I suggested on the other thread that perhaps your problems stem not from malice, but from you being out of your depth.

You apparent failure even to understand the concept of "the public interest" and to understand (although easily ascertained) what UK census data are in fact submitted to the EU is tending to support the latter thesis.


Guy Report 3 Aug 2010 22:49

It is good to see that growing numbers of MPs are replying to letters asking for a change in the census legislation.
A good proportion of these replies are supporting the change.

The more MPs that support the change in legislation the more chance it will be changed to allow the release.

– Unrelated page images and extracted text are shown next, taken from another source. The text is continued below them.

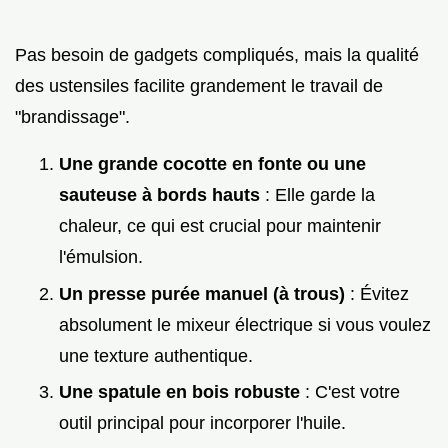
Pas besoin de gadgets compliqués, mais la qualité
des ustensiles facilite grandement le travail de
"brandissage".
Une grande cocotte en fonte ou une
sauteuse à bords hauts
: Elle garde la
chaleur, ce qui est crucial pour maintenir
l'émulsion.
Un presse purée manuel (à trous)
: Évitez
absolument le mixeur électrique si vous voulez
une texture authentique.
Une spatule en bois robuste
: C'est votre
outil principal pour incorporer l'huile.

Thanks to all those who have already written to their MP and thanks to all those who have taken the time and effort to email me and write to me to inform me of the replies you have received.


JaneyCanuck Report 3 Aug 2010 23:51

Do you have a reason for joining this website other than to promote yourself, Guy?

It obviously and certainly is not to participate in civil discussion with other members.


Guy Report 4 Aug 2010 07:28

Janey I will happily participate in a discussion with anyone.
I will not discuss with a person whose ideas of a discussion is to be discourteous, throw insults, twist what I have written or intimate that I am lying.

I do you and everyone else here the courteously of using my own name which allows you and everyone else here the opportunity to research my background, motives and other statements I have made over the years.

I read and respond to points raised without twisting what has been said, I also try to look at a discussion from both sides and respond to the points raised rather than trying to score points by trying to blacken the character of those who take a different stance from myself.

I totally understand that cultural differences and the fact that writing does not show the inflections of the spoken word can make a difference in comprehension between one forum member and another.

I find your postings insulting to the extreme and will only reply to your postings if you moderate your tone.